Records from a dataset:
----------

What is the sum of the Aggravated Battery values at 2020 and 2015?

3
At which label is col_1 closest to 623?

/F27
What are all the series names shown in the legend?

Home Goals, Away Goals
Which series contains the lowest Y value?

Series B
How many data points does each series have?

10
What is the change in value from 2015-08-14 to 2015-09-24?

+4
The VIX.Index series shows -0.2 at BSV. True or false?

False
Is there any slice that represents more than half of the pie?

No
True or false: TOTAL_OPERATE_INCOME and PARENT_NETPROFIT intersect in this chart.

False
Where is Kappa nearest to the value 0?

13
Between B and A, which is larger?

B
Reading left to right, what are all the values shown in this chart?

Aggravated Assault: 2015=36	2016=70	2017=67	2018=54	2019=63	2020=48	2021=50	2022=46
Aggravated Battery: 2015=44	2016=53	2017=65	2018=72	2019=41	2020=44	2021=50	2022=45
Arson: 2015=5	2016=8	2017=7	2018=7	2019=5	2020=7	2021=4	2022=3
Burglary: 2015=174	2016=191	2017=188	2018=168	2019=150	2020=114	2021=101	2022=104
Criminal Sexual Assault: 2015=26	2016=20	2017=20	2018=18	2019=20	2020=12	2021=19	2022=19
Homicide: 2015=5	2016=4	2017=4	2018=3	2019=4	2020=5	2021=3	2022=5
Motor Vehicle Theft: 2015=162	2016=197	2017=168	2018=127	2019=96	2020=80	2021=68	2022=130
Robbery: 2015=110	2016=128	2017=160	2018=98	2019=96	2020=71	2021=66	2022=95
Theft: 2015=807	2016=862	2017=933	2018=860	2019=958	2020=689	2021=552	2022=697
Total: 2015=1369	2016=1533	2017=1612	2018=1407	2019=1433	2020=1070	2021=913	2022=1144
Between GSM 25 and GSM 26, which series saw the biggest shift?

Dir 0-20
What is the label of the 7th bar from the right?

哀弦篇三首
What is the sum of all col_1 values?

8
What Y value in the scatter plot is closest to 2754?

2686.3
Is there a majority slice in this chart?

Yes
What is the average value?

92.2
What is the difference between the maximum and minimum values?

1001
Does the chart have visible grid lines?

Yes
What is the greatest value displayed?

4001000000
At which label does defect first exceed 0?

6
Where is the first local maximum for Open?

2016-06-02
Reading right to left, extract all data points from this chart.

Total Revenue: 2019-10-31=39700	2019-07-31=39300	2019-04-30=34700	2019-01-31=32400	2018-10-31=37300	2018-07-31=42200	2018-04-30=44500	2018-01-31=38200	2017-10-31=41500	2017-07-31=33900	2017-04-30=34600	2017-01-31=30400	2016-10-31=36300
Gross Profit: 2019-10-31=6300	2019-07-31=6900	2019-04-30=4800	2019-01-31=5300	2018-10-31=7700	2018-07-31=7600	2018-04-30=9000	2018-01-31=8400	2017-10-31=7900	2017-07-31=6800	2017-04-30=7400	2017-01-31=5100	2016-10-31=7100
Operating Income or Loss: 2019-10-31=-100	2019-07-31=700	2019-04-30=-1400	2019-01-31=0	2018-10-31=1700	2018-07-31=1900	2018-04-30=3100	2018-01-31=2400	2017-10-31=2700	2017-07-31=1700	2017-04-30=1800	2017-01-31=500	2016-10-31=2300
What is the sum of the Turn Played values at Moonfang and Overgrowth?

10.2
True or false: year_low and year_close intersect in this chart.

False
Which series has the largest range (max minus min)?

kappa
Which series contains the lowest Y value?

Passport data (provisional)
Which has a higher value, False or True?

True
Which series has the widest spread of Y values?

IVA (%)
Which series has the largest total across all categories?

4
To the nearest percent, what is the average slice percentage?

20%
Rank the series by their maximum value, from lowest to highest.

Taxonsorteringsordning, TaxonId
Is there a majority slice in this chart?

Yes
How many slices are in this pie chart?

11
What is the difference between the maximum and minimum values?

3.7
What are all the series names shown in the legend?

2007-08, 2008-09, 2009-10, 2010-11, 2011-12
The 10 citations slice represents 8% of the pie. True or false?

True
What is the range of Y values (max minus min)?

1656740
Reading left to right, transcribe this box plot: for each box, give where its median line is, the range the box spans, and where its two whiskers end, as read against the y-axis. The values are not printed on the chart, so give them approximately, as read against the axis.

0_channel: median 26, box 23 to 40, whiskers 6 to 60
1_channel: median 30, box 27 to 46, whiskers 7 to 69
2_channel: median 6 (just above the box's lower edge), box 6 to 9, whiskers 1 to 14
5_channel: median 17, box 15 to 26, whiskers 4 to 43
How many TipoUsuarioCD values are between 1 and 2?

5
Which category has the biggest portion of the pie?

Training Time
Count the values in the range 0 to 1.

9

----------

What is being asked: Report every line above that contains the word "left".

Exercise output:
Reading left to right, what are all the values shown in this chart?
Reading right to left, extract all data points from this chart.
Reading left to right, transcribe this box plot: for each box, give where its median line is, the range the box spans, and where its two whiskers end, as read against the y-axis. The values are not printed on the chart, so give them approximately, as read against the axis.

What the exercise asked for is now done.